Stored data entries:
------------
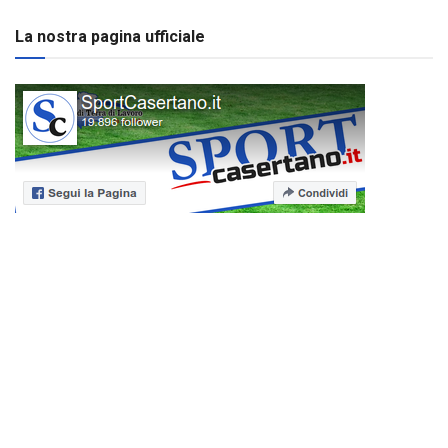
La nostra pagina ufficiale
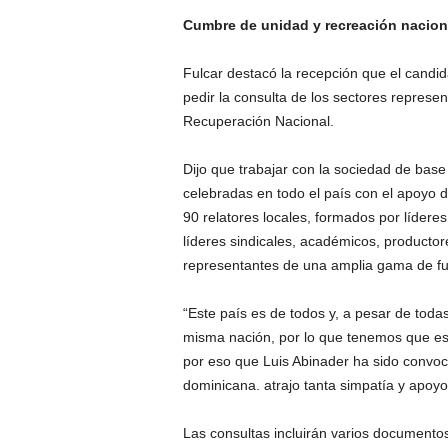
Cumbre de unidad y recreación nacion
Fulcar destacó la recepción que el candid
pedir la consulta de los sectores represe
Recuperación Nacional.
Dijo que trabajar con la sociedad de bas
celebradas en todo el país con el apoyo 
90 relatores locales, formados por líderes
líderes sindicales, académicos, productor
representantes de una amplia gama de fu
“Este país es de todos y, a pesar de tod
misma nación, por lo que tenemos que est
por eso que Luis Abinader ha sido convoc
dominicana. atrajo tanta simpatía y apoyo 
Las consultas incluirán varios documentos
------------
> _What you are asked to do_
With the line containing "celebradas en todo el país con el apoyo" as the first and the last line of the data as the final one, copy every line between them exactly, those two included.

> _Response to this task_
celebradas en todo el país con el apoyo 
90 relatores locales, formados por líderes
líderes sindicales, académicos, productor
representantes de una amplia gama de fu
“Este país es de todos y, a pesar de tod
misma nación, por lo que tenemos que est
por eso que Luis Abinader ha sido convoc
dominicana. atrajo tanta simpatía y apoyo 
Las consultas incluirán varios documentos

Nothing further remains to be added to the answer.